By Mir Yar Baloch
The people of Balochistan have outright rejected the manufactured significance of March 23, a date the Pakistani state attempts to glorify as its so-called “Defense Day.” For many, it represents not strength, but decades of coercion, denial, and state violence.
This year’s muted observance of the day is telling. The decision by the military establishment in Pakistan to cancel or drastically scale down its annual parade is not some routine adjustment—it is a visible symptom of a state under strain. Pressure is mounting internally, driven by persistent resistance movements in Balochistan and growing unrest across Pashtun regions.
For decades, this parade has been a carefully staged spectacle: tanks rolling, missiles on display, fighter jets roaring overhead—all meant to project an image of dominance. But this year, that illusion cracked. Instead of choreographed displays of power in Islamabad, there was silence, unease, and a conspicuous absence of public confidence.

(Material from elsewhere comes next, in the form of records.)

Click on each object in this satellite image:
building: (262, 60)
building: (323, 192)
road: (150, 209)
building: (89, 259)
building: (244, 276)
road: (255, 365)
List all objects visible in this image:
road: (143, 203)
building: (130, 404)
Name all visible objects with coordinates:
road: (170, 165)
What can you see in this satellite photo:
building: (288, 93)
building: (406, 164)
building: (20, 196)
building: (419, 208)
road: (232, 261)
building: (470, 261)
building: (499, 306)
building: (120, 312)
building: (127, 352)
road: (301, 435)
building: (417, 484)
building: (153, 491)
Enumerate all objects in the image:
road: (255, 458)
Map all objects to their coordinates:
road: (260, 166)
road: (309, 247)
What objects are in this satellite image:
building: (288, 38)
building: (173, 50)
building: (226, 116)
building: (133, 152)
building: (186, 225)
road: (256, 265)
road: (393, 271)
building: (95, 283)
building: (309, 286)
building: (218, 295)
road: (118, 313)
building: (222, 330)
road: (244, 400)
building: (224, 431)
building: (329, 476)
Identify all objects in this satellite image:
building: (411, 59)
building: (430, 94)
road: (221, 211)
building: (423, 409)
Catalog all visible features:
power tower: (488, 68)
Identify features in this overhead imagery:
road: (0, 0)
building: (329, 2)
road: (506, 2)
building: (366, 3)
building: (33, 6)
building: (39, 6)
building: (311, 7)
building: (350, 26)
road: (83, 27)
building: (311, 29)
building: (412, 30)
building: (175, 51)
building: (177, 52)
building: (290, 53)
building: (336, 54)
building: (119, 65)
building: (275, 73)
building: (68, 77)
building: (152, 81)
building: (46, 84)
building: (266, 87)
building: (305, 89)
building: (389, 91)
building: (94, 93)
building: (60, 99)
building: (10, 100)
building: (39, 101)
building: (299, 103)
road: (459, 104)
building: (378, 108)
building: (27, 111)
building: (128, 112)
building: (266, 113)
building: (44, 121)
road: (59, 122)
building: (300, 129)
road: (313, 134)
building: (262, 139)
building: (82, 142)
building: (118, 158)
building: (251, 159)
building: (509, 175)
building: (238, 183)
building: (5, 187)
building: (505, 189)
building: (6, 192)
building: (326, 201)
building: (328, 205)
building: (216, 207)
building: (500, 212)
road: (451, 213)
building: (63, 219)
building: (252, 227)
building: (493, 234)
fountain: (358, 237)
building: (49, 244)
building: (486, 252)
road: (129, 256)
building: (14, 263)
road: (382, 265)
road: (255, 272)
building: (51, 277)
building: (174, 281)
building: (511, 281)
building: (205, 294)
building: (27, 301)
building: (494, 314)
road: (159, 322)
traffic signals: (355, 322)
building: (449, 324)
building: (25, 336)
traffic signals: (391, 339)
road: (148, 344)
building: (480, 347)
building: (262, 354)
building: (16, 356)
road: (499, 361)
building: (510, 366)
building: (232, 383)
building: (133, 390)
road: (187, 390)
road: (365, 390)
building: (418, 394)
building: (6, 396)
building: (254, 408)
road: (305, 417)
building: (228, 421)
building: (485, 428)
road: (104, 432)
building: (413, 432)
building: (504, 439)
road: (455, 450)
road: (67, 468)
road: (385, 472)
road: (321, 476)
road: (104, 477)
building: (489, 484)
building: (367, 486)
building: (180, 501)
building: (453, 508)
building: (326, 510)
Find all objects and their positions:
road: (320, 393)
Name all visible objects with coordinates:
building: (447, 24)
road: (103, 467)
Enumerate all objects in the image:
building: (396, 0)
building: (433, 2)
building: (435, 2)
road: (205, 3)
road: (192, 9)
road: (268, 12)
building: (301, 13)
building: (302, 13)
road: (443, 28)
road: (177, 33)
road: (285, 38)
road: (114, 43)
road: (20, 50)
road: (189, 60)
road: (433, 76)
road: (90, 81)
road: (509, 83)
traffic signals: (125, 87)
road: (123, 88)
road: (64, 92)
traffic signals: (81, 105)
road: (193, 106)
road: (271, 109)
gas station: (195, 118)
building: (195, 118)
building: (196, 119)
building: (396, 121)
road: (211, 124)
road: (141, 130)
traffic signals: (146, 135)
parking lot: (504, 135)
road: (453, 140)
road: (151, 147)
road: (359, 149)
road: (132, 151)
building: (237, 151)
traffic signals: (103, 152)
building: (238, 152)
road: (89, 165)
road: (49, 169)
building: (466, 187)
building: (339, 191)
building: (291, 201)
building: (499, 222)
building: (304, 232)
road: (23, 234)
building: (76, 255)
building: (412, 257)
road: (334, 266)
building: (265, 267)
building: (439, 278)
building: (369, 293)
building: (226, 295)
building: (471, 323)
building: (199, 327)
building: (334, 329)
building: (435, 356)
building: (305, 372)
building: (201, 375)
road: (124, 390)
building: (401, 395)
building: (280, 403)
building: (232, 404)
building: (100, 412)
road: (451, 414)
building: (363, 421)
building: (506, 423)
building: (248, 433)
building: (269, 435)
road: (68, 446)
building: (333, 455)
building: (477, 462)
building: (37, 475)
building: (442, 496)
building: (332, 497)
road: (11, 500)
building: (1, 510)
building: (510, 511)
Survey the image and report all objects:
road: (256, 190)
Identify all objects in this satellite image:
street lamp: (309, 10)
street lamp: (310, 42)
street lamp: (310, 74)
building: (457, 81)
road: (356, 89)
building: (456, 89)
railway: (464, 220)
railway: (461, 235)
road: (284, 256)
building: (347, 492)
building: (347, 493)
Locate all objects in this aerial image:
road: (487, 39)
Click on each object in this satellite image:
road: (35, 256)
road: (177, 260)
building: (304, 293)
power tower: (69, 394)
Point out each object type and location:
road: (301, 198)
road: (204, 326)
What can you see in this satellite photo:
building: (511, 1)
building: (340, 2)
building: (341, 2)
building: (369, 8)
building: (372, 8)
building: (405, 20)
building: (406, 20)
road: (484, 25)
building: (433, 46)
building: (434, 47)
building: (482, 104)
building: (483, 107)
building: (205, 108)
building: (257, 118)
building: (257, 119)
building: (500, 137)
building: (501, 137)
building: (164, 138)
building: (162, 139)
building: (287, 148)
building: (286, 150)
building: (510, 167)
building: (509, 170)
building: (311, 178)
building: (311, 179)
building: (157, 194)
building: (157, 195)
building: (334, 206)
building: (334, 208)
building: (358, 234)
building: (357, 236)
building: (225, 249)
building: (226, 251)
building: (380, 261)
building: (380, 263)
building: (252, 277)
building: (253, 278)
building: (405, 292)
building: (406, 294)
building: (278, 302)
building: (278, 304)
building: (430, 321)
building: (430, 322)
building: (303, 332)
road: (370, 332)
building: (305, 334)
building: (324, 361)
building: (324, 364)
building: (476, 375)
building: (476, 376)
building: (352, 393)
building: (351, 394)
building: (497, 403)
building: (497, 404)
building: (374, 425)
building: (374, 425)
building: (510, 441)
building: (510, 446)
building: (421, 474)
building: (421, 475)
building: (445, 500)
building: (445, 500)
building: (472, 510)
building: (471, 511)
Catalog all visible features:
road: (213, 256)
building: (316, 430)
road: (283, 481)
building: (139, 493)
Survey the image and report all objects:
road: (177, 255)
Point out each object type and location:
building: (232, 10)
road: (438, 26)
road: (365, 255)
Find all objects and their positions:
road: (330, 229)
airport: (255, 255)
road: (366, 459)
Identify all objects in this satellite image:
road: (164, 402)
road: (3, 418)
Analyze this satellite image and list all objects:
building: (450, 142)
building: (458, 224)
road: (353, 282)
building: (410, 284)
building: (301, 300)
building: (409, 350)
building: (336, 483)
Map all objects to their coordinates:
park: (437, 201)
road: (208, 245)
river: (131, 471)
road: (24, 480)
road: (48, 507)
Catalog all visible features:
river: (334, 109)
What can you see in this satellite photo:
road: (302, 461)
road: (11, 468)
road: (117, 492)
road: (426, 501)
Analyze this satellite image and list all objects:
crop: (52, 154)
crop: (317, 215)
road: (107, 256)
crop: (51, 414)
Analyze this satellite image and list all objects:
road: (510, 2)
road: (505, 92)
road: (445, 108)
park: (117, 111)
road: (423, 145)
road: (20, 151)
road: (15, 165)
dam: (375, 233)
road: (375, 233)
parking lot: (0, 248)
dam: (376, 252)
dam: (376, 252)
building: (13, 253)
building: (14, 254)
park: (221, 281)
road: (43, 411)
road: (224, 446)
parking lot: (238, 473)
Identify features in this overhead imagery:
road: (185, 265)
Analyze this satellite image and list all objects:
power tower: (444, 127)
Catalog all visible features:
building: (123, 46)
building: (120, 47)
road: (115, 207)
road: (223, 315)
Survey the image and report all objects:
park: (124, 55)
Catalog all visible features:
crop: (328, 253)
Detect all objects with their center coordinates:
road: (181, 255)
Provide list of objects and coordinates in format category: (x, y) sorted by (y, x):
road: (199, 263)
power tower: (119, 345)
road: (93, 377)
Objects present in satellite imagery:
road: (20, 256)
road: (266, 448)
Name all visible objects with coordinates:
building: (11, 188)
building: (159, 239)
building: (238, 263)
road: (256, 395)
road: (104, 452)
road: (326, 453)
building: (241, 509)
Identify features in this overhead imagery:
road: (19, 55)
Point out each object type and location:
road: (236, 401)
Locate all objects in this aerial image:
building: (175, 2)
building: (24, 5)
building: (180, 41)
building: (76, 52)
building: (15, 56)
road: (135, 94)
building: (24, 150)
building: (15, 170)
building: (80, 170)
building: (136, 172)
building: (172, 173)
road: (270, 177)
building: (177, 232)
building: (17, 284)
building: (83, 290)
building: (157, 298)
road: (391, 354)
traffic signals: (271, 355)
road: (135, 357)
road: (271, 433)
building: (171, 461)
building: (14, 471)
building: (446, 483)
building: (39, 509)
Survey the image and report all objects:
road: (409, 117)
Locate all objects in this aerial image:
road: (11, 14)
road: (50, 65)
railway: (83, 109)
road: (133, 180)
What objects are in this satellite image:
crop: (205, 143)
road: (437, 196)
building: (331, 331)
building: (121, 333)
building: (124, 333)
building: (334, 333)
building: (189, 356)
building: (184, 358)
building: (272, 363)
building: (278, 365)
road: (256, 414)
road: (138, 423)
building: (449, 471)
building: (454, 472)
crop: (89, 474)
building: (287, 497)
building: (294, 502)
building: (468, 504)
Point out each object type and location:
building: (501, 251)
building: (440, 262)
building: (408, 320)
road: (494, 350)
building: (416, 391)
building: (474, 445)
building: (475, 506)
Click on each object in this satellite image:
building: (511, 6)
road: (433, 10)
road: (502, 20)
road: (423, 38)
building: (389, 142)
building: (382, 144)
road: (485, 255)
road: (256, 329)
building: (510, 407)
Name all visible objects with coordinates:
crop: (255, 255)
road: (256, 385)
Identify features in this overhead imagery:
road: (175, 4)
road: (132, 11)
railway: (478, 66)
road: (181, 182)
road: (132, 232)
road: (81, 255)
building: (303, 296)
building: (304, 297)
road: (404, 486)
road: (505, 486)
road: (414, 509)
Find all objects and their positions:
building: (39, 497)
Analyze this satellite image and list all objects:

Even more revealing was the posture of the leadership. Ishaq Dar chose not to address the nation from a public मंच or among citizens, but from the comfort and safety of his drawing room. His message avoided the country’s spiraling economic crisis, deepening political instability, enforced disappearances, and the ongoing turmoil in Baloch and Pashtun areas. Instead, he resorted to threats and recycled the state’s predictable rhetoric on Kashmir.
The contrast could not be starker: leaders speaking from secure, insulated spaces while those they threaten live under the shadow of military operations, airstrikes, and repression.
The subdued marking of March 23 may well go down as more than just a scaled-back ceremony—it is a symbol of a state increasingly cornered by its own realities. When power retreats from parade grounds to drawing rooms, it does not signal strength. It signals fear, caution, and a growing inability to control the narrative beyond carefully scripted walls.